• What the task asks:
Revise the material from its first line up to and including the line with "genus: Tylopilus", putting "division" wherever "phylum" appears and leaving everything else the same.

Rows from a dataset
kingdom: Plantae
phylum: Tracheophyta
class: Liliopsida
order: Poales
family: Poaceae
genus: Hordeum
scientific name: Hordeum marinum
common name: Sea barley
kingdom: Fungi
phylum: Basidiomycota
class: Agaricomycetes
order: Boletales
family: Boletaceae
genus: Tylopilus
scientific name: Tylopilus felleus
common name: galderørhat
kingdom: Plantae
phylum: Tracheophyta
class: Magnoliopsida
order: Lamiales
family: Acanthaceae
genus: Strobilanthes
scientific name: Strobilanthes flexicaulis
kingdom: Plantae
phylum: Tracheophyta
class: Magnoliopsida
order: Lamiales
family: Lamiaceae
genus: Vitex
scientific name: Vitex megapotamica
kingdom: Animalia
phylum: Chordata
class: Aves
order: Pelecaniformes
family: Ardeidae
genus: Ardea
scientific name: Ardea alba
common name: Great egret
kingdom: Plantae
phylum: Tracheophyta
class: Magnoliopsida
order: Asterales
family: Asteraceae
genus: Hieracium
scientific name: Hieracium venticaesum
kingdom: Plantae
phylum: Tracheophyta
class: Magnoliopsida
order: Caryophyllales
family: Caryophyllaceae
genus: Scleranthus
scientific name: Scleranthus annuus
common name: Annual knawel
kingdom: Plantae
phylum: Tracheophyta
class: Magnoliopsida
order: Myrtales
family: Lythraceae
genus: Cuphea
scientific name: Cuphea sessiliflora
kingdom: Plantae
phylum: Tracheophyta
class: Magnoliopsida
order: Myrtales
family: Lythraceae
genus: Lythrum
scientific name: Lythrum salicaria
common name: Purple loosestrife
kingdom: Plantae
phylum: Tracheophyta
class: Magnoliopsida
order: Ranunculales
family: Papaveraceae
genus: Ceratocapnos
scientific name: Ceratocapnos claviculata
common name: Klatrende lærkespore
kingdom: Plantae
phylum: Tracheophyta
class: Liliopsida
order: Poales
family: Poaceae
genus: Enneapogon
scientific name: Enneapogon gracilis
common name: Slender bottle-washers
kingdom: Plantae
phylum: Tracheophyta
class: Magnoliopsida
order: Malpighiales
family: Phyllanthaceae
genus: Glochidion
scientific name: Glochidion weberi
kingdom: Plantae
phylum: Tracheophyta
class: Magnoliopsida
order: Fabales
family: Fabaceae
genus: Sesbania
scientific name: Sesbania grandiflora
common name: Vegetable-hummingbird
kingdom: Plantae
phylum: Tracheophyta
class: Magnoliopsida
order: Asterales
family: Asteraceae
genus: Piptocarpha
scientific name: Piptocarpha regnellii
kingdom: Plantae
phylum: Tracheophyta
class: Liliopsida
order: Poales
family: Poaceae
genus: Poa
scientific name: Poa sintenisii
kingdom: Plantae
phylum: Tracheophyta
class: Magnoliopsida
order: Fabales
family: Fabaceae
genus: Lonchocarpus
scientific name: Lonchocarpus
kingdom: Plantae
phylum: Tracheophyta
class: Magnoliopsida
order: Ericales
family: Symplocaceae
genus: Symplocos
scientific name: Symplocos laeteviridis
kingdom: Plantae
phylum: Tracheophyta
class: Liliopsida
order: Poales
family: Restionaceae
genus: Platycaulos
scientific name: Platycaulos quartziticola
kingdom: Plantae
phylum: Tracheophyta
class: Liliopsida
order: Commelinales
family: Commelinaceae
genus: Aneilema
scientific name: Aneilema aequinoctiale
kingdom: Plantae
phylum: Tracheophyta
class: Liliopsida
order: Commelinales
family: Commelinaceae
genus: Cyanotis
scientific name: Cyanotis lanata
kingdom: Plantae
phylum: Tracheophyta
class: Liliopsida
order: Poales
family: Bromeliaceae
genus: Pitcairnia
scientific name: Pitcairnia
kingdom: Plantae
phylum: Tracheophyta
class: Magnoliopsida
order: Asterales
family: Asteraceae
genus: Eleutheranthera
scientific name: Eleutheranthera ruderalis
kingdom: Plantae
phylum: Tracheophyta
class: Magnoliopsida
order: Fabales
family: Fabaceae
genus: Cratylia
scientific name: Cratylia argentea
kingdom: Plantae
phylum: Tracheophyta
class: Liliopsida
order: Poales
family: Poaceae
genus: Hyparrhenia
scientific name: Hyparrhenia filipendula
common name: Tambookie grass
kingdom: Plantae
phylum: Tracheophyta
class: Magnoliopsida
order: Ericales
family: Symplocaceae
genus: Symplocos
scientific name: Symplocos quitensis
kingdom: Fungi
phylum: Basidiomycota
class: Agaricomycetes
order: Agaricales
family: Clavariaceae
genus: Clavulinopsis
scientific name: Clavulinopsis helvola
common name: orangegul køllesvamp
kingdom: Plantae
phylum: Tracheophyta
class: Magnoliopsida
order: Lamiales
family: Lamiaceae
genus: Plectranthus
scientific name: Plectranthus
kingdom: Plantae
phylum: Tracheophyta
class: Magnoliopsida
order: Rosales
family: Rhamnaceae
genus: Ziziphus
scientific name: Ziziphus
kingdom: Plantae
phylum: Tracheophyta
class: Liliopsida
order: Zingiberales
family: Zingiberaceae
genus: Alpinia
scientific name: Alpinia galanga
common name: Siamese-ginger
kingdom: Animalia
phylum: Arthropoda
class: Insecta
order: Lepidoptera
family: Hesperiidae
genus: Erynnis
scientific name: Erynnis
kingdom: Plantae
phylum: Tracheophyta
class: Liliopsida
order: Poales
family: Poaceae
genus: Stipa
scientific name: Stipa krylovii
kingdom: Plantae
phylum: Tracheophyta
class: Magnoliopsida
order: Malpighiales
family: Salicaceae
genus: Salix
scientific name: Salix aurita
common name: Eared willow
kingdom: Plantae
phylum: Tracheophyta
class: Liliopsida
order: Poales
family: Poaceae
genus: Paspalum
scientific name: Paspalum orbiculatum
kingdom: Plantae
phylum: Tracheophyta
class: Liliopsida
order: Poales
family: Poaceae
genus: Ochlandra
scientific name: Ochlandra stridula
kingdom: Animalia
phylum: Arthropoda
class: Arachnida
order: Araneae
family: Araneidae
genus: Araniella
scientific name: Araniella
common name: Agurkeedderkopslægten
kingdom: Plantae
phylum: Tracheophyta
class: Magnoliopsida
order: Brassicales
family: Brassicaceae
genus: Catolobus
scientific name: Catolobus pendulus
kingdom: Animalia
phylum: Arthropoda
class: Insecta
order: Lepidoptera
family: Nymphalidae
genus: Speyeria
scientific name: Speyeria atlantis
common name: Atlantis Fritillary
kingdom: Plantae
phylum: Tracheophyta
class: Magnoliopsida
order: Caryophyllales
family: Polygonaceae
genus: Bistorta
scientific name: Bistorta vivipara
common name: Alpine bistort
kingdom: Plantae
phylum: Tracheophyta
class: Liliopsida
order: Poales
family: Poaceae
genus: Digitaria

• Task output:
kingdom: Plantae
division: Tracheophyta
class: Liliopsida
order: Poales
family: Poaceae
genus: Hordeum
scientific name: Hordeum marinum
common name: Sea barley
kingdom: Fungi
division: Basidiomycota
class: Agaricomycetes
order: Boletales
family: Boletaceae
genus: Tylopilus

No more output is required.